The four corners offense became widely known by the efforts of legendary University of North Carolina coach Dean Smith and his teams during his four decades at the helm. The offense leaves two players in the corners and two players high above the three point line, roughly one player in each corner of the half court. The final player floats in the middle near the high post area moving around wherever he/she sees fit. The two main purposes of this style of offense were to give the offense the ability to take time off of the clock easily, as well as creating a lot of space to drive towards the basket and create shot attempts without the defense being able to easily clog the lane.
A four corners offense allows for time to be run off of the clock with good ball movement keeping the defense honest all the way around the perimeter. Besides that, if a team has a great decision making guard, this offense gives them the flexibility to play make and create good scoring chance after scoring chance because of the space on the floor that is available to attack. A good shooting team can use this offense very effectively because if one player is able to penetrate the defense has to collapse which leaves plenty of shooters ready and waiting to make good shots.

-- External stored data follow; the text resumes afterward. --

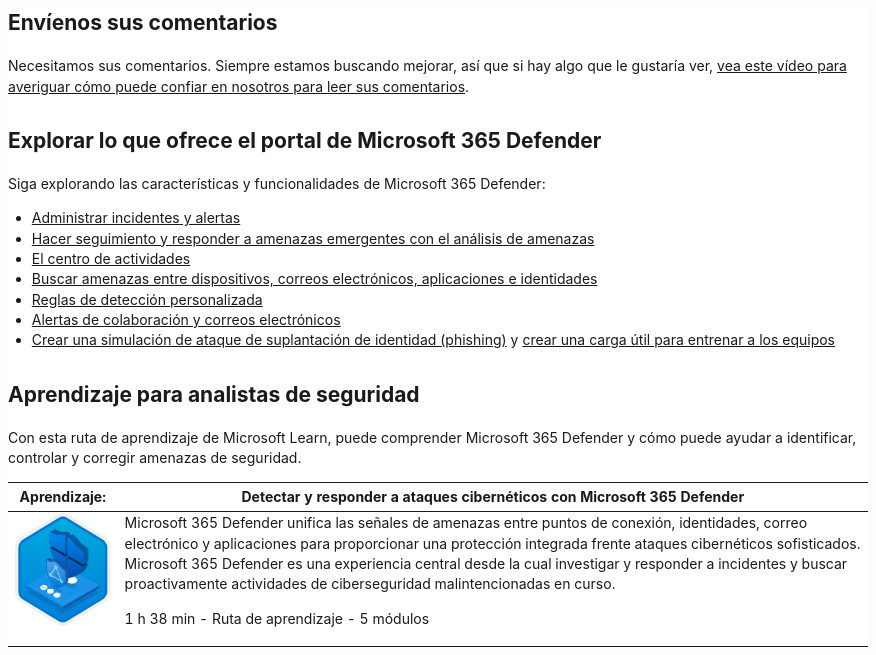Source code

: ## <a name="send-us-your-feedback"></a>Envíenos sus comentarios

Necesitamos sus comentarios. Siempre estamos buscando mejorar, así que si hay algo que le gustaría ver, [vea este vídeo para averiguar cómo puede confiar en nosotros para leer sus comentarios](https://www.microsoft.com/videoplayer/embed/RE4K5Ci).

## <a name="explore-what-the-microsoft-365-defender-portal-has-to-offer"></a>Explorar lo que ofrece el portal de Microsoft 365 Defender

Siga explorando las características y funcionalidades de Microsoft 365 Defender:

- [Administrar incidentes y alertas](manage-incidents.md)
- [Hacer seguimiento y responder a amenazas emergentes con el análisis de amenazas](threat-analytics.md)
- [El centro de actividades](m365d-action-center.md)
- [Buscar amenazas entre dispositivos, correos electrónicos, aplicaciones e identidades](./advanced-hunting-query-emails-devices.md)
- [Reglas de detección personalizada](./custom-detection-rules.md)
- [Alertas de colaboración y correos electrónicos](../../compliance/alert-policies.md#default-alert-policies)
- [Crear una simulación de ataque de suplantación de identidad (phishing)](../office-365-security/attack-simulation-training.md) y [crear una carga útil para entrenar a los equipos](/microsoft-365/security/office-365-security/attack-simulation-training-payloads)

## <a name="training-for-security-analysts"></a>Aprendizaje para analistas de seguridad

Con esta ruta de aprendizaje de Microsoft Learn, puede comprender Microsoft 365 Defender y cómo puede ayudar a identificar, controlar y corregir amenazas de seguridad.

|Aprendizaje:|Detectar y responder a ataques cibernéticos con Microsoft 365 Defender|
|---|---|
|![Icono de aprendizaje de Microsoft 365 Defender.](../../media/microsoft-365-defender/m365-defender-secure-organization.svg)|Microsoft 365 Defender unifica las señales de amenazas entre puntos de conexión, identidades, correo electrónico y aplicaciones para proporcionar una protección integrada frente ataques cibernéticos sofisticados. Microsoft 365 Defender es una experiencia central desde la cual investigar y responder a incidentes y buscar proactivamente actividades de ciberseguridad malintencionadas en curso.<p> 1 h 38 min - Ruta de aprendizaje - 5 módulos|

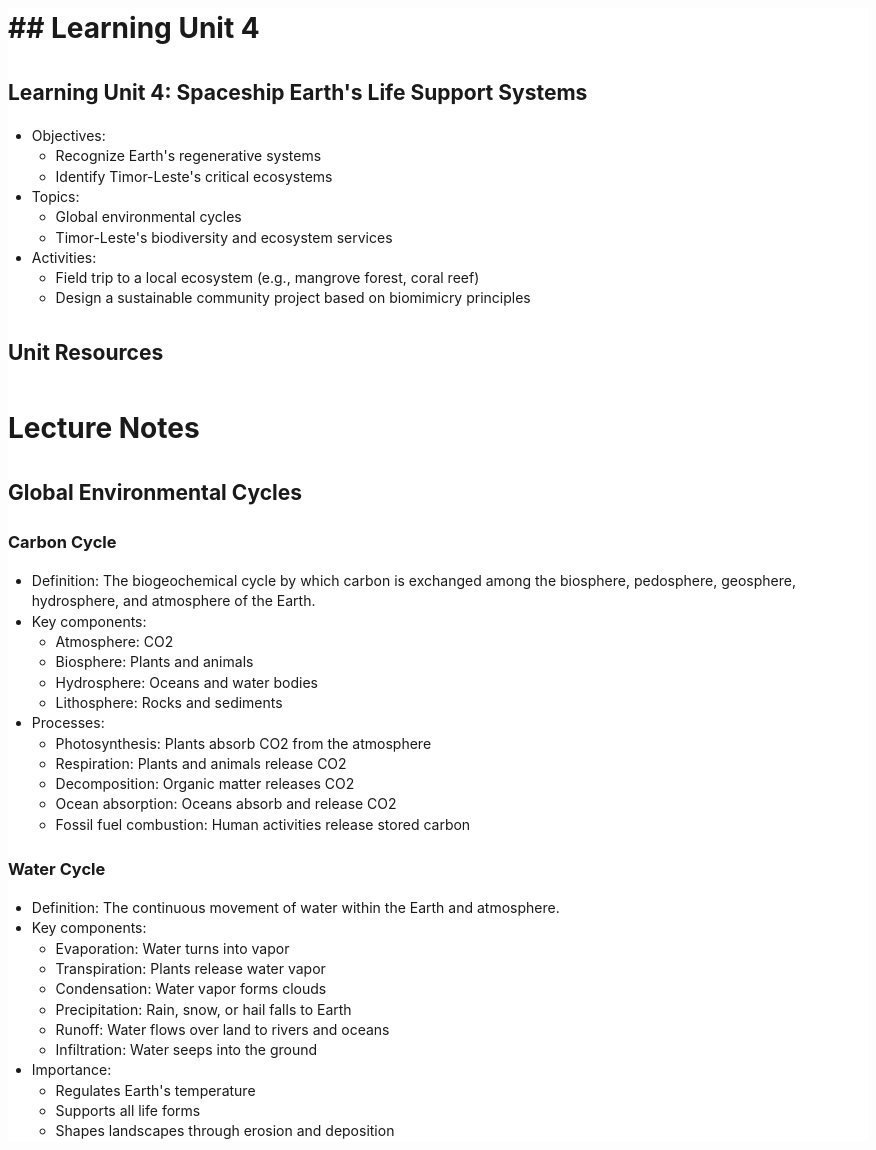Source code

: # ## Learning Unit 4

## Learning Unit 4: Spaceship Earth's Life Support Systems
- Objectives:
  * Recognize Earth's regenerative systems
  * Identify Timor-Leste's critical ecosystems
- Topics:
  * Global environmental cycles
  * Timor-Leste's biodiversity and ecosystem services
- Activities:
  * Field trip to a local ecosystem (e.g., mangrove forest, coral reef)
  * Design a sustainable community project based on biomimicry principles

## Unit Resources

# Lecture Notes

## Global Environmental Cycles

### Carbon Cycle
- Definition: The biogeochemical cycle by which carbon is exchanged among the biosphere, pedosphere, geosphere, hydrosphere, and atmosphere of the Earth.
- Key components:
  * Atmosphere: CO2
  * Biosphere: Plants and animals
  * Hydrosphere: Oceans and water bodies
  * Lithosphere: Rocks and sediments
- Processes:
  * Photosynthesis: Plants absorb CO2 from the atmosphere
  * Respiration: Plants and animals release CO2
  * Decomposition: Organic matter releases CO2
  * Ocean absorption: Oceans absorb and release CO2
  * Fossil fuel combustion: Human activities release stored carbon

### Water Cycle
- Definition: The continuous movement of water within the Earth and atmosphere.
- Key components:
  * Evaporation: Water turns into vapor
  * Transpiration: Plants release water vapor
  * Condensation: Water vapor forms clouds
  * Precipitation: Rain, snow, or hail falls to Earth
  * Runoff: Water flows over land to rivers and oceans
  * Infiltration: Water seeps into the ground
- Importance:
  * Regulates Earth's temperature
  * Supports all life forms
  * Shapes landscapes through erosion and deposition
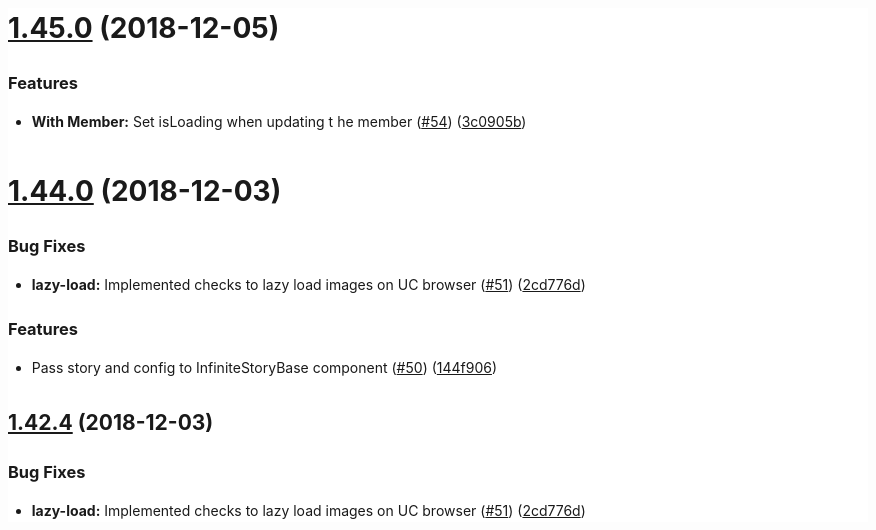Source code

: 
<a name="1.45.0"></a>
# [1.45.0](https://github.com/quintype/quintype-node-components/compare/v1.44.0...v1.45.0) (2018-12-05)


### Features

* **With Member:** Set isLoading when updating t he member ([#54](https://github.com/quintype/quintype-node-components/issues/54)) ([3c0905b](https://github.com/quintype/quintype-node-components/commit/3c0905b))



<a name="1.44.0"></a>
# [1.44.0](https://github.com/quintype/quintype-node-components/compare/v1.37.1...v1.44.0) (2018-12-03)


### Bug Fixes

* **lazy-load:** Implemented checks to lazy load images on UC browser ([#51](https://github.com/quintype/quintype-node-components/issues/51)) ([2cd776d](https://github.com/quintype/quintype-node-components/commit/2cd776d))


### Features

* Pass story and config to InfiniteStoryBase component ([#50](https://github.com/quintype/quintype-node-components/issues/50)) ([144f906](https://github.com/quintype/quintype-node-components/commit/144f906))



<a name="1.42.4"></a>
## [1.42.4](https://github.com/quintype/quintype-node-components/compare/v1.42.2...v1.42.4) (2018-12-03)


### Bug Fixes

* **lazy-load:** Implemented checks to lazy load images on UC browser ([#51](https://github.com/quintype/quintype-node-components/issues/51)) ([2cd776d](https://github.com/quintype/quintype-node-components/commit/2cd776d))
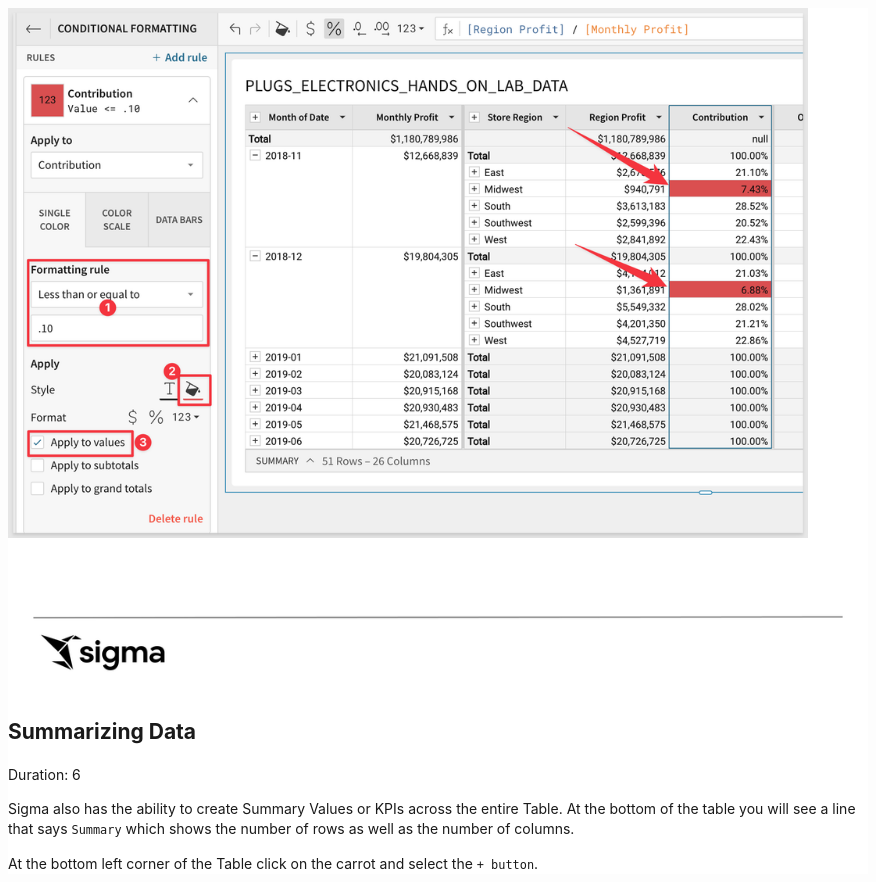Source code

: <img src="assets/conditionalformatting1.png" width="800"/>

![Footer](assets/sigma_footer.png)


## **Summarizing Data**
Duration: 6

Sigma also has the ability to create Summary Values or KPIs across the entire Table.  At the bottom of the table you will see a line that says `Summary` which shows the number of rows as well as the number of columns.

At the bottom left corner of the Table click on the carrot and select the `+ button`.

A four corners style of offense has some holes however. If the defense plays a strong, aggressive man-to-man that keeps playmakers in front there is little options that a four corners offense gives to break the defense down. If guards and forwards cannot penetrate the man and force rotations and the defense to collapse, then they cannot find good scoring opportunities very easily. If the opposition goes on a scoring streak on their offensive end, the four corners could end up backfiring as it can run time off the clock but if the offensive team using it goes down on the scoreboard it will be tough to climb back and it rarely can be done without changing into a faster tempo offense.